Who are mixed-status family students?
Mixed-status family students are students that are either: 1) undocumented, but have family members that are U.S. residents or U.S. citizens or 2) are U.S. residents or U.S. citizens but have family members that are undocumented.
Eligibility for federal services:
- Citizen students with undocumented parents can qualify for most forms of federal financial assistance. To discuss eligibility, contact the Office of Financial Aid.
- Citizens are eligible for services to maintain well-being. These programs usually refer to food stamps, Medicaid, TANF, housing assistance and SSI benefits.
- Non-citizens’ eligibility for services depends on their status and on the source of funding.
- Undocumented immigrants are barred from access to any means-tested benefits, but can receive emergency medical assistance that includes medical assistance during pregnancy.
- Lawful immigrants are generally restricted from participating in federally-funded means-tested benefits for the first 5 years of their legal status. During this time, assistance may be available through some states’ programs or limited private sector programs by nonprofit or faith organizations.
- Refugees, asylees, and some victims of domestic abuse will qualify for more generous federal and state programs than the undocumented and some legal permanent residents.
Issues mixed-status families face
- Confusion over eligibility rules leads to a reduction in benefit use.
- Eligibility depends on the status of the person receiving benefits (e.g. a child, but not the parent). However, confusion and fear regarding eligibility rules has caused a reduction in benefit use.
- In mixed-status families, there is reluctance to seek benefits even for those who are eligible.
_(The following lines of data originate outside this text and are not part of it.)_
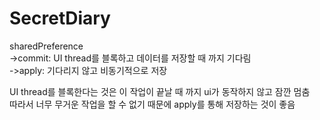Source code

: # SecretDiary
sharedPreference  
->commit: UI thread를 블록하고 데이터를 저장할 때 까지 기다림   
->apply: 기다리지 않고 비동기적으로 저장  

UI thread를 블록한다는 것은 이 작업이 끝날 때 까지 ui가 동작하지 않고 잠깐 멈춤  
따라서 너무 무거운 작업을 할 수 없기 때문에 apply를 통해 저장하는 것이 좋음
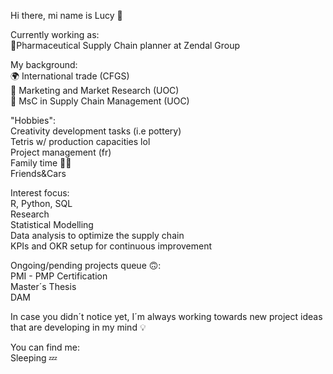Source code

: Hi there, mi name is Lucy 👋

Currently working as:               
🧪Pharmaceutical Supply Chain planner at Zendal Group     

My background:        
🌍 International trade (CFGS)                 
🌟 Marketing and Market Research (UOC)            
📑 MsC in Supply Chain Management (UOC)           

"Hobbies":            
Creativity development tasks (i.e pottery)              
Tetris w/ production capacities lol               
Project management (fr)                   
Family time 🐶💕                  
Friends&Cars                        

Interest focus:                 
R, Python, SQL                      
Research                      
Statistical Modelling                       
Data analysis to optimize the supply chain                  
KPIs and OKR setup for continuous improvement             

Ongoing/pending projects queue 🙃:              
PMI - PMP Certification             
Master´s Thesis           
DAM               

In case you didn´t notice yet, I´m always working towards new project ideas that are developing in my mind 💡




You can find me:              
Sleeping 💤
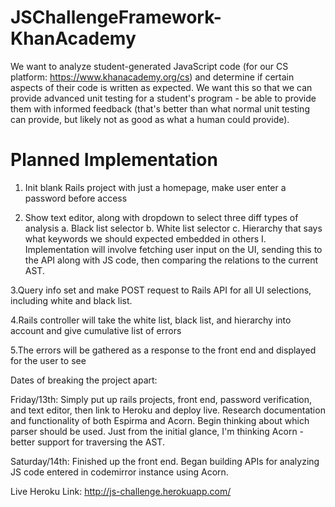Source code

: # JSChallengeFramework-KhanAcademy
We want to analyze student-generated JavaScript code (for our CS platform: https://www.khanacademy.org/cs) and determine if certain aspects of their code is written as expected. We want this so that we can provide advanced unit testing for a student's program - be able to provide them with informed feedback (that's better than what normal unit testing can provide, but likely not as good as what a human could provide).


Planned Implementation
===========
1. Init blank Rails project with just a homepage, make user enter a password before access

2. Show text editor, along with dropdown to select three diff types of analysis
    a. Black list selector
    b. White list selector
    c. Hierarchy that says what keywords we should expected embedded in others 
      I. Implementation will involve fetching user input on the UI, sending this to the API along with JS code, then comparing the relations to the current AST. 

3.Query info set and make POST request to Rails API for all UI selections, including white and black list.

4.Rails controller will take the white list, black list, and hierarchy into account and give cumulative list of errors

5.The errors will be gathered as a response to the front end and displayed for the user to see

Dates of breaking the project apart:

Friday/13th:
Simply put up rails projects, front end, password verification, and text editor, then link to Heroku and deploy live. Research documentation and functionality of both Espirma and Acorn. Begin thinking about which parser should be used. Just from the initial glance, I'm thinking Acorn - better support for traversing the AST.

Saturday/14th:
Finished up the front end. Began building APIs for analyzing JS code entered in codemirror instance using Acorn. 



Live Heroku Link:
http://js-challenge.herokuapp.com/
- Many families with non-citizen members fear interaction with government officials.
- Many families also worry about being perceived as a “public charge.” These situations results in a “chilling effect” in which eligible members do not receive the benefits to which they are entitled.
- The unequal status of family members may cause tensions/divisions
- Although part of the same family, one sibling may have access to resources another does not or one parent may have access to resources another does not.
- Although both citizens, a child in one family may have greater access to resources than a child in another family due to the status of the parents.